• **REQUIRED ACTION**: Produce the full set of records below once more, exactly as they stand.

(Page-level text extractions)

◇ ◇ ◇

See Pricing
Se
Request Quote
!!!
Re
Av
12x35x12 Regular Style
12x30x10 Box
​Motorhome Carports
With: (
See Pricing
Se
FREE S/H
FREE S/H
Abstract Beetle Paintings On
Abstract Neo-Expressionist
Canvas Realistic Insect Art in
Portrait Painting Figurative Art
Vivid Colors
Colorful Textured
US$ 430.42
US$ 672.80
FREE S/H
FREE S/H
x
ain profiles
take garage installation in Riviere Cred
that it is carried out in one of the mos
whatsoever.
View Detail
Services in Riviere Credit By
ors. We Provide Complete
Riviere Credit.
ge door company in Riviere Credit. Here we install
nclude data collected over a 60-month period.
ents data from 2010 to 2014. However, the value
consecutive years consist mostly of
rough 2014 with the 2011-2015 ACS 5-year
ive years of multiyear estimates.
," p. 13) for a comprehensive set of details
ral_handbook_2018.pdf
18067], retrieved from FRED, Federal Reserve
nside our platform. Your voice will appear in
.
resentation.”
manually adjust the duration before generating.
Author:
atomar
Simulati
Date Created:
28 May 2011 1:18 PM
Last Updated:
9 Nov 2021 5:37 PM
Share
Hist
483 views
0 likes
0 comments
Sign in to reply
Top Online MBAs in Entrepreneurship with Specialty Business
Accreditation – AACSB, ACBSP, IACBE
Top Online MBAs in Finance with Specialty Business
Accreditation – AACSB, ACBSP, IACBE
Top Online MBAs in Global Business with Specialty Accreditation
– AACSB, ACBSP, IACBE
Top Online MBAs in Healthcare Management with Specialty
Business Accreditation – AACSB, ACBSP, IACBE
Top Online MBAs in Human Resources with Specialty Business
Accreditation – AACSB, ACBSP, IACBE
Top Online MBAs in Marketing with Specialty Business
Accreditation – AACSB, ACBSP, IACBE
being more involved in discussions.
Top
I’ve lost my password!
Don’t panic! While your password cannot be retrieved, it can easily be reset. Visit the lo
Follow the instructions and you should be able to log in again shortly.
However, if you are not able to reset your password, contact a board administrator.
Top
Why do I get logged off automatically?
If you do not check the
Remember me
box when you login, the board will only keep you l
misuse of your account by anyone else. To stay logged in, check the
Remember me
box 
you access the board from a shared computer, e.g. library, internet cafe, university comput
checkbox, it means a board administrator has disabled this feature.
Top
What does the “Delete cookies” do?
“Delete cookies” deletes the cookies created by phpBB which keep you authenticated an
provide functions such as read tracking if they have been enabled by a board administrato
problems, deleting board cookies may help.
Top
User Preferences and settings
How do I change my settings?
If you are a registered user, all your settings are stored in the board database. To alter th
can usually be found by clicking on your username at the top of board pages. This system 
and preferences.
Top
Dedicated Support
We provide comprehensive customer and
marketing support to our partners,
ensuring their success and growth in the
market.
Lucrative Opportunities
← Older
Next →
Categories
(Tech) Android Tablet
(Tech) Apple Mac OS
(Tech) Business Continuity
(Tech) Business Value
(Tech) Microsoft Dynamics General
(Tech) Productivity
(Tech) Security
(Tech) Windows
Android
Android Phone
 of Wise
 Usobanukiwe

◇ ◇ ◇

• **EXERCISE OUTPUT**:
See Pricing
Se
Request Quote
!!!
Re
Av
12x35x12 Regular Style
12x30x10 Box
​Motorhome Carports
With: (
See Pricing
Se
FREE S/H
FREE S/H
Abstract Beetle Paintings On
Abstract Neo-Expressionist
Canvas Realistic Insect Art in
Portrait Painting Figurative Art
Vivid Colors
Colorful Textured
US$ 430.42
US$ 672.80
FREE S/H
FREE S/H
x
ain profiles
take garage installation in Riviere Cred
that it is carried out in one of the mos
whatsoever.
View Detail
Services in Riviere Credit By
ors. We Provide Complete
Riviere Credit.
ge door company in Riviere Credit. Here we install
nclude data collected over a 60-month period.
ents data from 2010 to 2014. However, the value
consecutive years consist mostly of
rough 2014 with the 2011-2015 ACS 5-year
ive years of multiyear estimates.
," p. 13) for a comprehensive set of details
ral_handbook_2018.pdf
18067], retrieved from FRED, Federal Reserve
nside our platform. Your voice will appear in
.
resentation.”
manually adjust the duration before generating.
Author:
atomar
Simulati
Date Created:
28 May 2011 1:18 PM
Last Updated:
9 Nov 2021 5:37 PM
Share
Hist
483 views
0 likes
0 comments
Sign in to reply
Top Online MBAs in Entrepreneurship with Specialty Business
Accreditation – AACSB, ACBSP, IACBE
Top Online MBAs in Finance with Specialty Business
Accreditation – AACSB, ACBSP, IACBE
Top Online MBAs in Global Business with Specialty Accreditation
– AACSB, ACBSP, IACBE
Top Online MBAs in Healthcare Management with Specialty
Business Accreditation – AACSB, ACBSP, IACBE
Top Online MBAs in Human Resources with Specialty Business
Accreditation – AACSB, ACBSP, IACBE
Top Online MBAs in Marketing with Specialty Business
Accreditation – AACSB, ACBSP, IACBE
being more involved in discussions.
Top
I’ve lost my password!
Don’t panic! While your password cannot be retrieved, it can easily be reset. Visit the lo
Follow the instructions and you should be able to log in again shortly.
However, if you are not able to reset your password, contact a board administrator.
Top
Why do I get logged off automatically?
If you do not check the
Remember me
box when you login, the board will only keep you l
misuse of your account by anyone else. To stay logged in, check the
Remember me
box 
you access the board from a shared computer, e.g. library, internet cafe, university comput
checkbox, it means a board administrator has disabled this feature.
Top
What does the “Delete cookies” do?
“Delete cookies” deletes the cookies created by phpBB which keep you authenticated an
provide functions such as read tracking if they have been enabled by a board administrato
problems, deleting board cookies may help.
Top
User Preferences and settings
How do I change my settings?
If you are a registered user, all your settings are stored in the board database. To alter th
can usually be found by clicking on your username at the top of board pages. This system 
and preferences.
Top
Dedicated Support
We provide comprehensive customer and
marketing support to our partners,
ensuring their success and growth in the
market.
Lucrative Opportunities
← Older
Next →
Categories
(Tech) Android Tablet
(Tech) Apple Mac OS
(Tech) Business Continuity
(Tech) Business Value
(Tech) Microsoft Dynamics General
(Tech) Productivity
(Tech) Security
(Tech) Windows
Android
Android Phone
 of Wise
 Usobanukiwe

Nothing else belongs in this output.